▶ Required work: Copy the material from the line with "Voilà pourquoi ce bar a dû construire un" to the line with "#TransferenciaDeConocimiento", leaving out the pictures.

▶ Provided records:
■ ■ ■

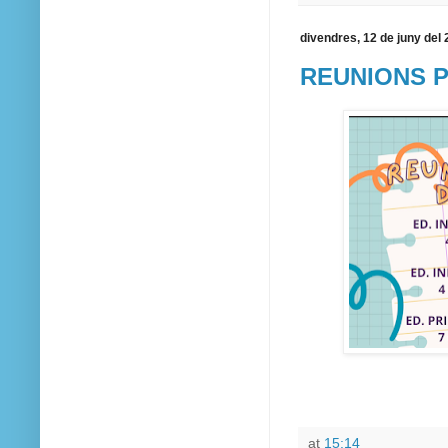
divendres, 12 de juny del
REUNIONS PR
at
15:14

■ ■ ■

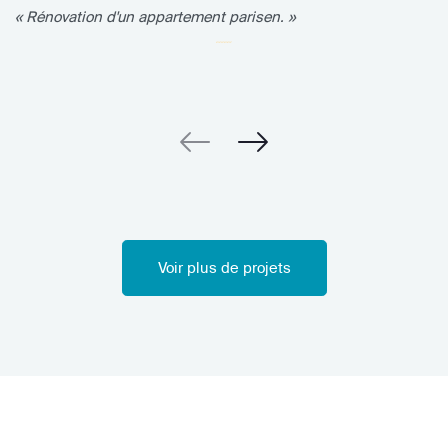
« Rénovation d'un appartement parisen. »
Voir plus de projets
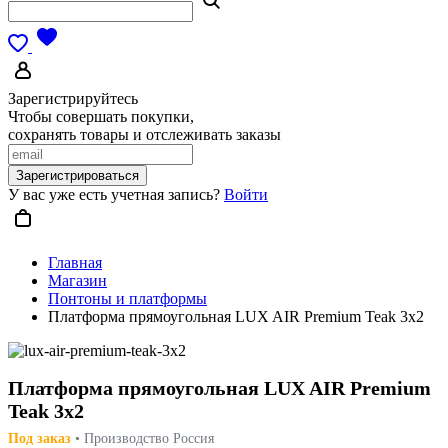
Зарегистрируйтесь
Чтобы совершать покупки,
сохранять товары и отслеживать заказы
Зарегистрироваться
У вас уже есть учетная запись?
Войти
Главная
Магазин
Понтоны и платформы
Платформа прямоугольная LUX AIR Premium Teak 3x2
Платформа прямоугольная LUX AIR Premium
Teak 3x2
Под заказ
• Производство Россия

■ ■ ■

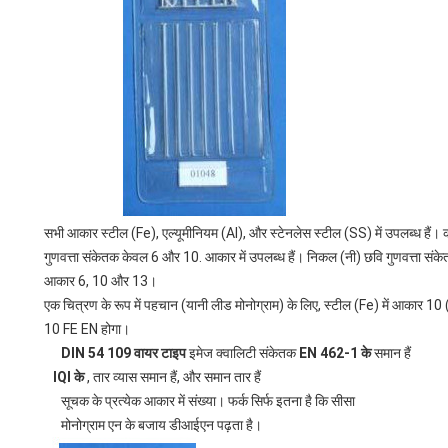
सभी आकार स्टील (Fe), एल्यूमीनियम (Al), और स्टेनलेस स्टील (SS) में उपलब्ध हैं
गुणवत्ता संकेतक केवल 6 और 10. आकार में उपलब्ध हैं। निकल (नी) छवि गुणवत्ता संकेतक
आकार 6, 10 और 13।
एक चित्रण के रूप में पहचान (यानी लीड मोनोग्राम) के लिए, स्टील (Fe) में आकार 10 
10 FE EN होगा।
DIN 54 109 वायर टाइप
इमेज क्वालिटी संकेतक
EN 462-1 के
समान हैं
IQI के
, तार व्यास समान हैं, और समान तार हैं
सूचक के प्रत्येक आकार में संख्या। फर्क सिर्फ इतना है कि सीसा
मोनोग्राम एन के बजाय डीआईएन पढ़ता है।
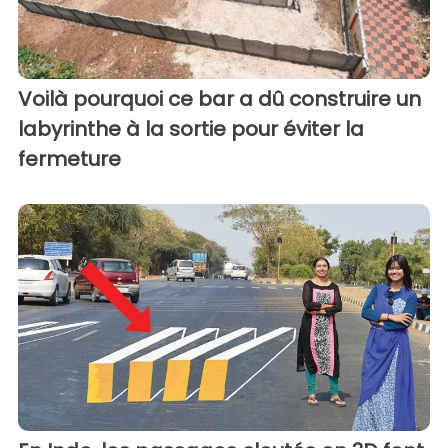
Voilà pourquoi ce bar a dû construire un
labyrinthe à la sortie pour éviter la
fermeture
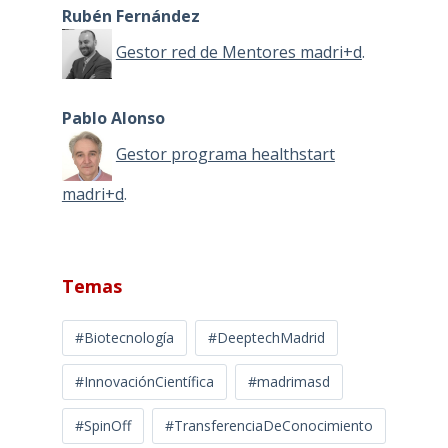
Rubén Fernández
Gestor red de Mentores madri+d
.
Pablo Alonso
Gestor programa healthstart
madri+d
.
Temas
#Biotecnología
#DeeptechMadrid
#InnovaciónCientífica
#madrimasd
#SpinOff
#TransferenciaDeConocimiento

■ ■ ■

▶ Solved problem:
Voilà pourquoi ce bar a dû construire un
labyrinthe à la sortie pour éviter la
fermeture
Rubén Fernández
Gestor red de Mentores madri+d
.
Pablo Alonso
Gestor programa healthstart
madri+d
.
Temas
#Biotecnología
#DeeptechMadrid
#InnovaciónCientífica
#madrimasd
#SpinOff
#TransferenciaDeConocimiento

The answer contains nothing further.